世銀の調査では、ベネズエラのビジネス環境は世界190位前後だった。
中南米では最低である。
カラカスに着くと、石油のお金で潤っているので、街は高層ビルも多く、先進国のようにも見える。だが少し住めば
この国は、まったくの偽装近代国家であることがわかる。
インフラ状況は、
ほかの途上国と同様に、月に2−3回の停電。
突然水が出なくなる。
電話は通じない。
通じても誰も出ることがない。だから、結局は出向く必要がある。
インターネットは始終通じなくなる。
なぜかわからないがトイレのドアがあかなくなる。
部屋にすえつけのいすが日々壊れていく。
ヤカンからお湯を注ぐとかならずコップの中にすべて入らずに
ヤカンの下部へとたれていく。
洗濯機がなぜか踊る。
買い物の支払いに一人10分以上かかる。スーパーのキャッシャーは長蛇の
行列。
ビジネスは、
手順がふたつ以上あると必ず失敗する。
銀行振り込み口座を間違える。
働かない。
同じ失敗を100回繰り返す。
約束しても人と人が会えることがすくない。理由は、道路が混雑、交通事故、
時間を取り違える。うそだった。
ビジネス環境の悪化に輪をかけるのはチャベス政権である。
政府は支払わない。政府系企業も支払わない。彼らは借金だらけ。借金が溜まった会社は
無理やり国有化する。
だから私企業は政府系企業とはかかわらない。かかわりたくない。だが大企業の多くは国有化
され、政府系企業だ。
しかも、土地は私有権がないとされる。だからいつ、接収されるかわからない。
100年以上前に日本に来た宣教師は、この国は近代国家となると想像したようだ。
ベネズエラに関して言えば、この国はあと100年たってもいわゆる近代国家にはならない。
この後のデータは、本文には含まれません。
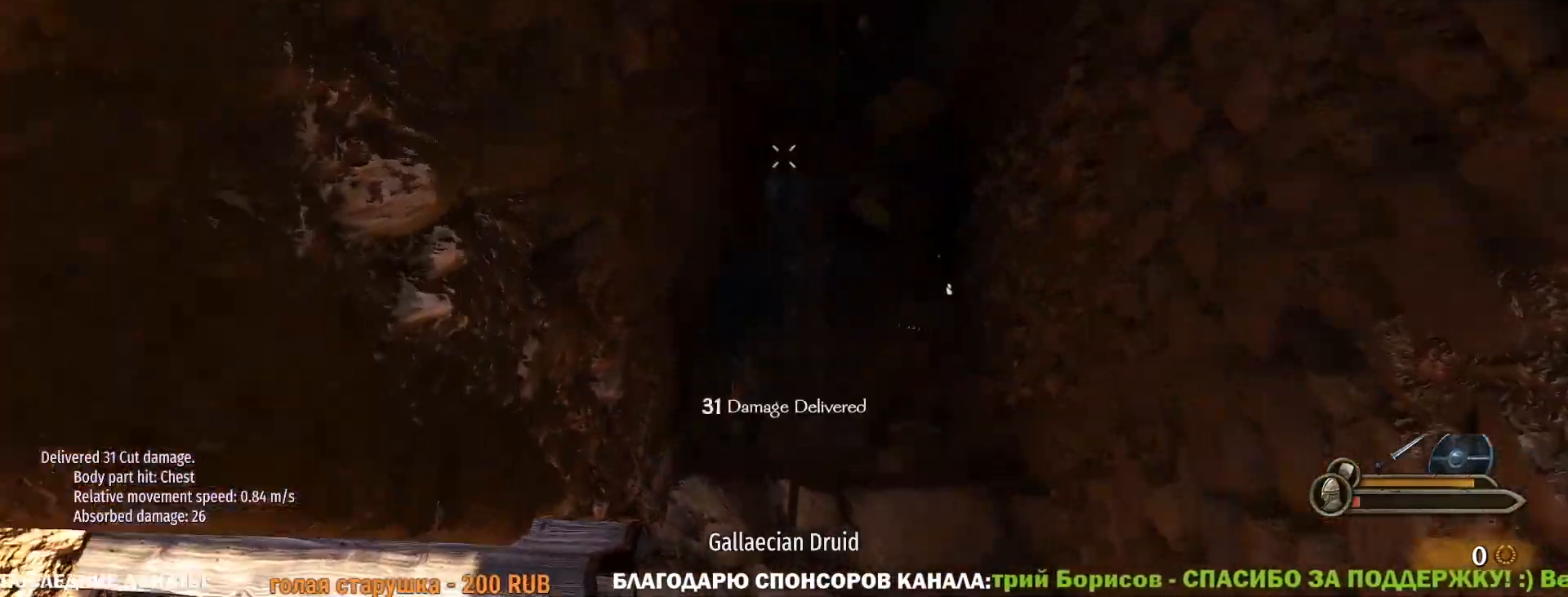
{"keys": [], "mouse": [], "events": [[150, "mouse_left", "down"], [250, "w", "up"], [350, "mouse_left", "up"]]}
けれども日本と比べて国民のどちらに幸福感が強いかというと、残念ながらベネズエラであろう。
日本は、
利便性の罠、効率追求の罠、経済合理性の罠、死忘却の罠、無縁の罠、仕事優先の罠
それらの罠にはまっている。
逆にベネズエラは、
不便、非効率、経済不合理、交通事故殺人による身近な死、他の途上国や別の南米ほどではないが、親戚、
友人、仲間との付き合いがある(無縁ではない)。仕事は二の次で、人間にはもっと大事なことがあることを
知っている。
早い話が、物事はすべてがうまくいかない、利便ではない、だからこそ生きている実感があるのである。
あるいは、仕事は絶対うまくいかない、そんな無駄なことをで人生を浪費するならば、早く帰って恋人や友人や家族と過 ごしたほうがいい。
ぼくのように日本企業で働いていると、日本的価値観を日本から押し付けられるので、その意味ではとってもやりにくい のである。
多くの日本人にはまったく理解できない世界であるのだから。